■ **SELECTED EXCERPT**:
"""

Empagliflozin reduced cardiovascular events and hospitalizations even in malnourished patients with heart failure with reduced ejection fraction. The findings were presented at the European Society of Cardiology Congress 2025.
Malnutrition is common in heart failure with reduced ejection fraction (HFrEF) and is associated with worse outcomes, raising concerns about prescribing therapies that may affect caloric balance. A post-hoc analysis of the EMPEROR-Reduced trial evaluated 3,676 patients, categorizing them using the Controlling Nutritional Status (CONUT) score into malnourished (CONUT ≥2, n=2,039) and not malnourished (CONUT <2).

"""

■ **EXCERPTED RECORDS**:
"""

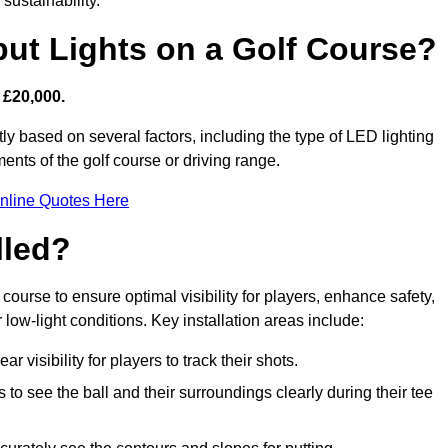
sustainability.
put Lights on a Golf Course?
 £20,000.
tly based on several factors, including the type of LED lighting
ments of the golf course or driving range.
nline Quotes Here
lled?
f course to ensure optimal visibility for players, enhance safety,
ow-light conditions. Key installation areas include:
r visibility for players to track their shots.
to see the ball and their surroundings clearly during their tee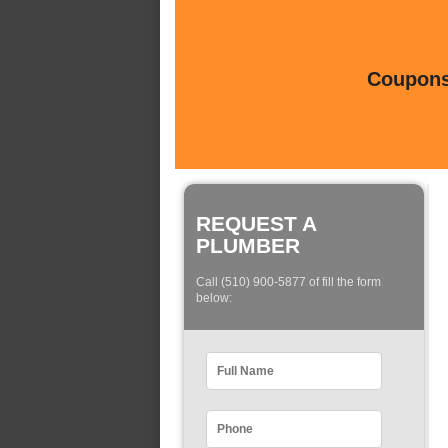
Coupons 
REQUEST A
PLUMBER
Call (510) 900-5877 of fill the form
below:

"""

■ **TASKS TO COMPLETE**:
1: Translate into Spanish this sentence from the text on empagliflozin in malnourished heart failure patients: "Empagliflozin reduced cardiovascular events and hospitalizations even in malnourished patients with heart failure with reduced ejection fraction."
2: Extend the text on empagliflozin in malnourished heart failure patients, picking up after its final sentence.

■ **RESPONSES FOR EACH TASK**:
1: La empagliflozina redujo los eventos cardiovasculares y las hospitalizaciones incluso en pacientes desnutridos con insuficiencia cardíaca con fracción de eyección reducida.

2:
Over a median follow-up of 14.7 months, malnourished patients had higher risk of cardiovascular death or hospitalization compared with non-malnourished patients (adjusted hazard ratios 1.41 [95% CI, 1.13–1.78] and 1.45 [95% CI, 1.19–1.76], respectively). Empagliflozin lowered the risk of the primary outcome similarly in both groups (hazard ratio 0.73 [95% CI, 0.58–0.92] in malnourished vs 0.78 [95% CI, 0.65–0.92] in non-malnourished, P-interaction = 0.74) and reduced serious adverse events regardless of nutritional status.
These results indicate that malnutrition identifies patients at higher cardiovascular risk, yet empagliflozin remains safe and effective. Clinicians can prescribe empagliflozin confidently in malnourished HFrEF patients to improve outcomes without increasing serious adverse events.